Welcome to WebmasterWorld Guest from

Forum Moderators: bill

Message Too Old, No Replies

Unicode vs legacy charsets

4:15 pm on Nov 13, 2009 (gmt 0)

Preferred Member

10+ Year Member

joined:Dec 7, 2005
votes: 0

I'm in the planning stages of some website translations but I've hit a patch of confusion. Take the Thai language for example, one of the languages I'm going to be using...

The Thai specific charset is TIS-620... but if I mix languages on the page, am I to use UTF-8? Which is the most efficient use of data. Can someone put together a short idiots guide for me. Why can't I just use UTF-8 for everything?
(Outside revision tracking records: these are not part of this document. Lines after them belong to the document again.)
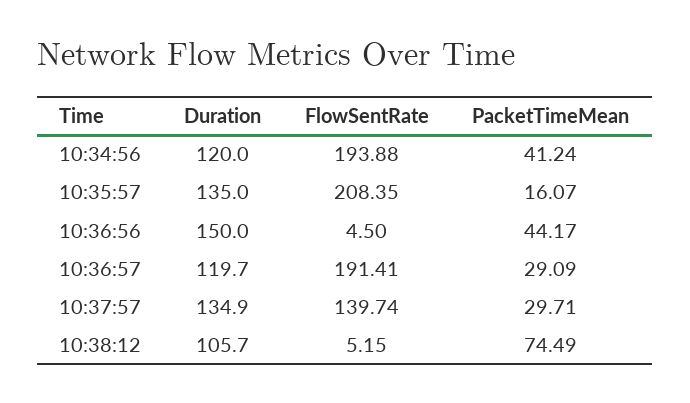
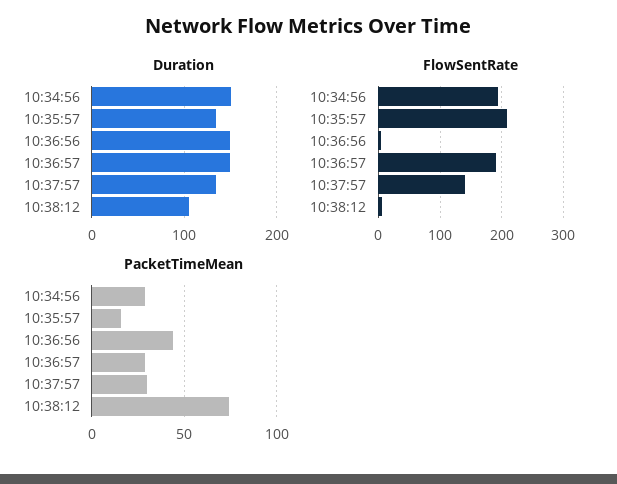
  {
    "Duration": {
-     "10:34:56": 120,
+     "10:34:56": 150,
      "10:35:57": 135,
      "10:36:56": 150,
-     "10:36:57": 119.7,
+     "10:36:57": 150,
      "10:37:57": 134.9,
      "10:38:12": 105.7
    },
    "FlowSentRate": {
      "10:34:56": 193.88,
      "10:35:57": 208.35,
      "10:36:56": 4.5,
      "10:36:57": 191.41,
      "10:37:57": 139.74,
      "10:38:12": 5.15
    },
    "PacketTimeMean": {
-     "10:34:56": 41.24,
+     "10:34:56": 30,
      "10:35:57": 16.07,
      "10:36:56": 44.17,
      "10:36:57": 29.09,
      "10:37:57": 29.71,
      "10:38:12": 74.49
    }
  }

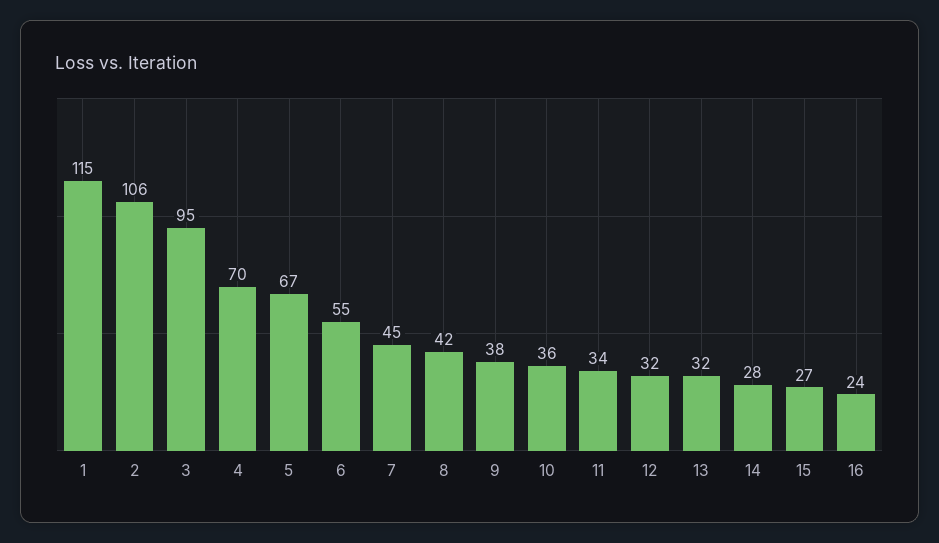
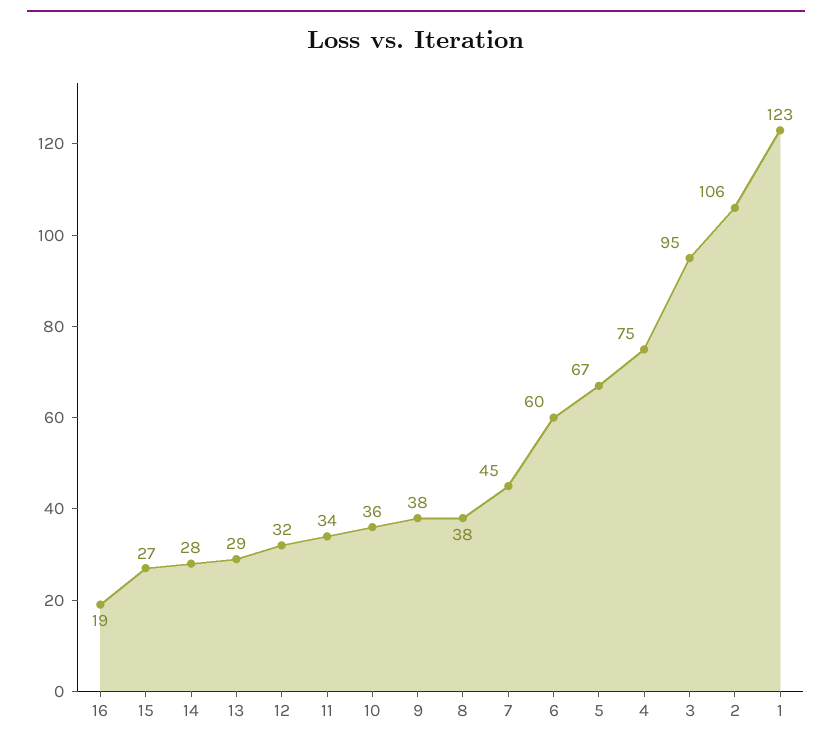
  {
-   "1": 115,
+   "1": 123,
    "2": 106,
    "3": 95,
-   "4": 70,
+   "4": 75,
    "5": 67,
-   "6": 55,
+   "6": 60,
    "7": 45,
-   "8": 42,
+   "8": 38,
    "9": 38,
    "10": 36,
    "11": 34,
    "12": 32,
-   "13": 32,
+   "13": 29,
    "14": 28,
    "15": 27,
-   "16": 24
+   "16": 19
  }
2:42 am on Nov 14, 2009 (gmt 0)

Administrator from JP 

WebmasterWorld Administrator bill is a WebmasterWorld Top Contributor of All Time 10+ Year Member Top Contributors Of The Month

joined:Oct 12, 2000
votes: 167

Thai is one of those languages I need to play with someday. That's a market I'm not experienced with yet. A few years ago I would have said that the native charset would have been preferable, but now when I look at the Thai versions of sites like Yahoo or Google they're all using UTF-8. They use multiple languages on the page, but they don't mark them up the way the W3C recommends.

This article on the W3C site shows what they consider to be the way to handle language tags in your headers and inline: Internationalization Best Practices: Specifying Language in XHTML & HTML Content [w3.org]

I think you can use UTF-8 for everything as long as you specify the language properly in your headers and inline if necessary.